EXCERPTED TEXT>
══════

CSci 551: Fall 2009: Implement the Dynamo Key-value Store
Introduction
Many networking designs are often studied in a simulator because it can be logistically difficult and time-consuming to implement a design in a real system of routers and hosts. The most common kind of simulation is discrete-event simulation.
In this project, you are given an implementation of a discrete-event simulator written in C++. Such a simulator, which is usually implemented as a single UNIX process, mimics the behavior of a network using a discrete-event engine which manages the communication between routers. The crucial aspect of this engine is that it simulates time and will give you a realistic sense of the sequence of events in a real-world implementation.
To understand more about discrete-event simulation, you can search the Web and read the many sites devoted to explaining the concept. You should also download and read the code for the discrete event simulator called netsim.
For this project, you will implement a subset of the Dynamo key-value store, the technology underlying Amazon's shopping cart and other services, in netsim.
There are two parts to the project. Part 1 is due at 5pm on October 9th, 2009. Part 2 is due at 5pm on November 29th, 2009.
The Netsim Simulator
Netsim takes a topology description (and other information described below) as input. You can specify nodes and links in the topology, and the link bandwidths and propagation latencies. Netsim also implements code that lets you send a packet from any node in the network, to any other node using shortest-path routing. Each node has a limited size packet queue (whose size you can configure), and if a packet arrives at a node when this queue is full, that packet is dropped. (In this project, as we describe below, you may not be using this functionality of netsim).

══════

ENTRIES PROVIDED>
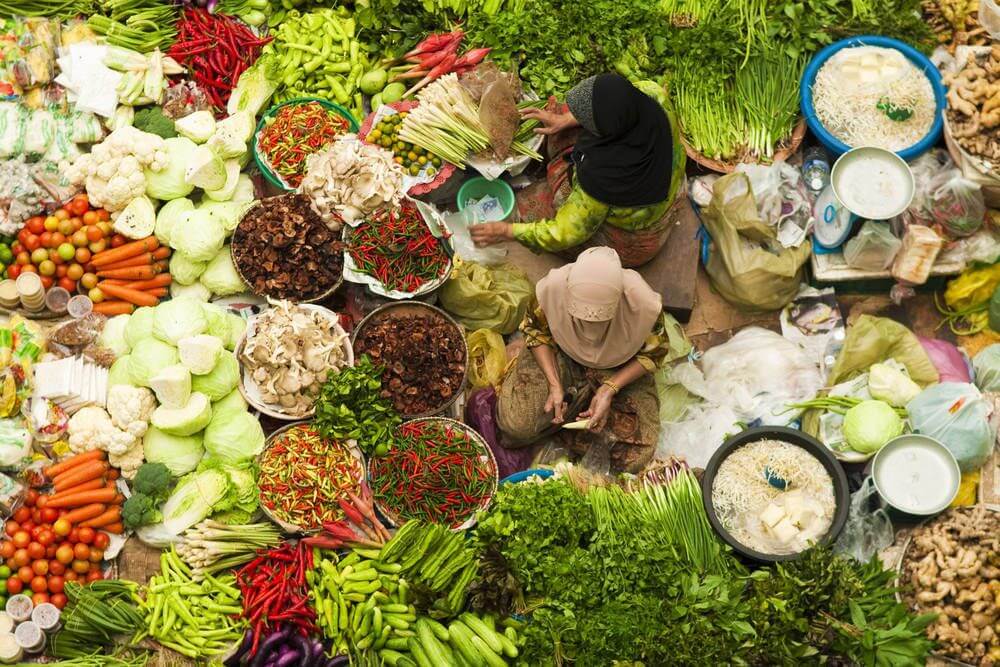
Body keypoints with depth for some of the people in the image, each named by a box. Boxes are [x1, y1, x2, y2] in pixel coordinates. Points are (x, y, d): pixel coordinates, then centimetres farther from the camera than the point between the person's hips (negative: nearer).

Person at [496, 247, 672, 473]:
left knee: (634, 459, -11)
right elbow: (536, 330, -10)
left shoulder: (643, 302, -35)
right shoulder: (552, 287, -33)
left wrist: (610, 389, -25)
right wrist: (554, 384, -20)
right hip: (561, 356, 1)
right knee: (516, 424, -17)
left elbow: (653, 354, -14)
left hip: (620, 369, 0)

══════

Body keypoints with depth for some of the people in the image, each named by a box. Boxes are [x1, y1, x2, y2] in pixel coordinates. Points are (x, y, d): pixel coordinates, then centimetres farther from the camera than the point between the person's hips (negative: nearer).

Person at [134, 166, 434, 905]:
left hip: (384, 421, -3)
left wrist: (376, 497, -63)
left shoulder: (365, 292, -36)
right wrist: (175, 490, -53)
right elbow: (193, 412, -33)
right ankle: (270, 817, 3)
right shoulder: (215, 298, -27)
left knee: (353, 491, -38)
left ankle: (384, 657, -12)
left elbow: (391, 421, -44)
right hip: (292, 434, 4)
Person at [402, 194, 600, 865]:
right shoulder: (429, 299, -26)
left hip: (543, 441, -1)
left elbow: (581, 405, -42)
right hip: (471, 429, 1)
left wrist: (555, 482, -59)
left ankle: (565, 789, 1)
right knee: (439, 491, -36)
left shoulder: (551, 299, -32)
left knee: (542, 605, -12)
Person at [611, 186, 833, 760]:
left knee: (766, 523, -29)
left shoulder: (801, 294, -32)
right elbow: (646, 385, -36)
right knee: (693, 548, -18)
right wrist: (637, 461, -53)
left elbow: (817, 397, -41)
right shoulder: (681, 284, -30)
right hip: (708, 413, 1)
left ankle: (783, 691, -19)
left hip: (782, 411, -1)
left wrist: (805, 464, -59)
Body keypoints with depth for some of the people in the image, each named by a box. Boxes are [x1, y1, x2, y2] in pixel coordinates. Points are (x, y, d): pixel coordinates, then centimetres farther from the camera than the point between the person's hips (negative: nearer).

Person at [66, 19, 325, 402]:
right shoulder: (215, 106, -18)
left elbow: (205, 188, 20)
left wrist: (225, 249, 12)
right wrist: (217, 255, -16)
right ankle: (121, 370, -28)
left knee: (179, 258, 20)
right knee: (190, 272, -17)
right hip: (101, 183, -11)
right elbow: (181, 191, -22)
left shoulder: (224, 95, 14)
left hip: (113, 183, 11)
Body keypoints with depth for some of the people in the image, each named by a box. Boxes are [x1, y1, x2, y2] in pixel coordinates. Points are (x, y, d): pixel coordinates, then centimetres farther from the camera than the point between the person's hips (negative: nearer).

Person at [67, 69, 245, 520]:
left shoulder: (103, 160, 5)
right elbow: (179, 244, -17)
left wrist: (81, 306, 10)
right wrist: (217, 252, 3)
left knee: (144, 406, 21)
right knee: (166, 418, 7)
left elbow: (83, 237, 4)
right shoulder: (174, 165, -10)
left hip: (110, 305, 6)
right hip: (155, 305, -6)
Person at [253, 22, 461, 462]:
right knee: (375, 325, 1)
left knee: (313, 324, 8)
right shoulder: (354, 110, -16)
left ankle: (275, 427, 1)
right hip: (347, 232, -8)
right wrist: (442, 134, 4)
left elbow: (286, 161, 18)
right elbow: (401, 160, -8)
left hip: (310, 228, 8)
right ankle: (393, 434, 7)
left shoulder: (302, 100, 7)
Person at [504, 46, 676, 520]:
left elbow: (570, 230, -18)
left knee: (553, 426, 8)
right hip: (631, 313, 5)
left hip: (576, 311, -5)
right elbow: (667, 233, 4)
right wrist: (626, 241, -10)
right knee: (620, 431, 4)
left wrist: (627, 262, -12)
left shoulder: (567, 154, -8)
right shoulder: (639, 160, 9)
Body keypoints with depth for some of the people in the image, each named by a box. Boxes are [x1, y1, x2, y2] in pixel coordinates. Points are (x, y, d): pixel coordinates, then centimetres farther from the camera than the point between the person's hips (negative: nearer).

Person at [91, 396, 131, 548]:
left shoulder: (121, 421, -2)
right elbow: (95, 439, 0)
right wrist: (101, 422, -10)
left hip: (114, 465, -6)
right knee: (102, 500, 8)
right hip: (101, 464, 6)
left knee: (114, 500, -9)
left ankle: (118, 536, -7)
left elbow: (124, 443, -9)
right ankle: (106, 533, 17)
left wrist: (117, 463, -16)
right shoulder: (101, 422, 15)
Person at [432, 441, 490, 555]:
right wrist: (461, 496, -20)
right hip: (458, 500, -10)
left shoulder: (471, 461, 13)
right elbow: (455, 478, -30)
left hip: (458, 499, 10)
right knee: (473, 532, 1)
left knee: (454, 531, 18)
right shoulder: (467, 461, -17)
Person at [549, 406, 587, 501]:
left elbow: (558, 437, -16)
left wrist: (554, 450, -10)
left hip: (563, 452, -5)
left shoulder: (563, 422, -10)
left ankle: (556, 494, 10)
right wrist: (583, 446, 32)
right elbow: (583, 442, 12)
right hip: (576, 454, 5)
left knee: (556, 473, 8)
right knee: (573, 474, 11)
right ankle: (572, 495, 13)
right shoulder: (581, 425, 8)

══════

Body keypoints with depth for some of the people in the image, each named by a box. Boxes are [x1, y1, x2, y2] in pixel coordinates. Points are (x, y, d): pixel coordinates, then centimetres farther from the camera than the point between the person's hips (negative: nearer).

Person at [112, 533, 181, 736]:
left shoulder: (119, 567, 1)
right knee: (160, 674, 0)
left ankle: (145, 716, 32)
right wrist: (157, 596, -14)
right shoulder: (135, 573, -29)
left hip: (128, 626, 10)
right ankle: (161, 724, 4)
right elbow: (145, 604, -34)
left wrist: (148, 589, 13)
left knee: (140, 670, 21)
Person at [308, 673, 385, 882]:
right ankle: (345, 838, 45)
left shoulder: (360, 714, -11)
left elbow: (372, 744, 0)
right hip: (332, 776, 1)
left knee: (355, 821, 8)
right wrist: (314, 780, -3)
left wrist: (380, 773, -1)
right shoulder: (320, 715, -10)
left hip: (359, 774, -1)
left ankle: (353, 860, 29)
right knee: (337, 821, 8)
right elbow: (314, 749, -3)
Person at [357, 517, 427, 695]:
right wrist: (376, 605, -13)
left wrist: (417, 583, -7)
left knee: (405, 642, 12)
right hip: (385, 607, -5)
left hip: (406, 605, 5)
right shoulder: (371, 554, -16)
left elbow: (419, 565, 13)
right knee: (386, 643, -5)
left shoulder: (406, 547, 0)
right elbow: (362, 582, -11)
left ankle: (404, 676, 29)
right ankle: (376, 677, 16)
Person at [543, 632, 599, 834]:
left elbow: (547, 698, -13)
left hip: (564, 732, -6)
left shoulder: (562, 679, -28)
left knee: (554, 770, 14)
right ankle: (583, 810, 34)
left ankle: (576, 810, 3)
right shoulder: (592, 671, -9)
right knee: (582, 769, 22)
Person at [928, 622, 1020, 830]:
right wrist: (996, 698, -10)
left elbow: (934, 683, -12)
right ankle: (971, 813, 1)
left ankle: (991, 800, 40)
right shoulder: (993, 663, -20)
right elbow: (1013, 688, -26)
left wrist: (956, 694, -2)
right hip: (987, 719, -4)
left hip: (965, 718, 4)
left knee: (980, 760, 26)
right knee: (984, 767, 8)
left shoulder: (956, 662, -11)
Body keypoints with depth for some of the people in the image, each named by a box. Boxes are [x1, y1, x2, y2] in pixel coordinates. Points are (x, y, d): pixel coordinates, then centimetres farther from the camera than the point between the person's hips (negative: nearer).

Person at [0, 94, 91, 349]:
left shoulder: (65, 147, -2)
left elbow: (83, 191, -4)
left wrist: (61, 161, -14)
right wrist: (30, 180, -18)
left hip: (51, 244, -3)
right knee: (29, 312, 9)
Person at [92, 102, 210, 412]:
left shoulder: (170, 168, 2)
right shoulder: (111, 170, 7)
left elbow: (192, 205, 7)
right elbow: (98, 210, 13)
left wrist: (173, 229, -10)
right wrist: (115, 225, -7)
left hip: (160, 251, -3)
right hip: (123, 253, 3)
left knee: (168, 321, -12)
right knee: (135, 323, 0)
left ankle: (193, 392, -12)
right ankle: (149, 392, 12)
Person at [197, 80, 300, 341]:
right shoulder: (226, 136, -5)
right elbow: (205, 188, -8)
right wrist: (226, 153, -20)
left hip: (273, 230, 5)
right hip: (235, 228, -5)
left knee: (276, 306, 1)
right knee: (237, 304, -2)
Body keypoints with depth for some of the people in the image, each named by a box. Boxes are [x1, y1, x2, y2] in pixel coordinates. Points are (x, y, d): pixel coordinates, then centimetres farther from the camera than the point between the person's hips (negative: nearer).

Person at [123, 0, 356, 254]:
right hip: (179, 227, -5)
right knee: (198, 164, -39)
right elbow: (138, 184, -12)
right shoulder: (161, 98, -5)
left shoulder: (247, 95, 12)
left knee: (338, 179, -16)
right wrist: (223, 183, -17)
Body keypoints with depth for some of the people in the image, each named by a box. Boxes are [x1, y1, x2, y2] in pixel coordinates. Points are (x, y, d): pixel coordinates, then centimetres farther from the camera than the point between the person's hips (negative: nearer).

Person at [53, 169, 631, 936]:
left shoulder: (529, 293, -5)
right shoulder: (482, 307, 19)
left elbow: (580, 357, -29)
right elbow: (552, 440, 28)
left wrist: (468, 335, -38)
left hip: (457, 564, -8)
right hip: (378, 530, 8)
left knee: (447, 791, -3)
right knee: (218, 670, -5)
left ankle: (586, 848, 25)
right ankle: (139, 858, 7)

══════

ASSIGNMENT 1>
In the Dynamo project description, what happens to a packet that reaches a node whose packet queue is full?
ASSIGNMENT 2>
Extract the passage of the Dynamo project description between "To understand more" and "services, in netsim.", inclusive.
ASSIGNMENT 3>
Render this sentence from the Dynamo project description in Spanish: "You can specify nodes and links in the topology, and the link bandwidths and propagation latencies."

EXERCISE RESPONSE 1>
The packet is dropped.

EXERCISE RESPONSE 2>
To understand more about discrete-event simulation, you can search the Web and read the many sites devoted to explaining the concept. You should also download and read the code for the discrete event simulator called netsim.
For this project, you will implement a subset of the Dynamo key-value store, the technology underlying Amazon's shopping cart and other services, in netsim.

EXERCISE RESPONSE 3>
Puede especificar nodos y enlaces en la topología, así como los anchos de banda de los enlaces y las latencias de propagación.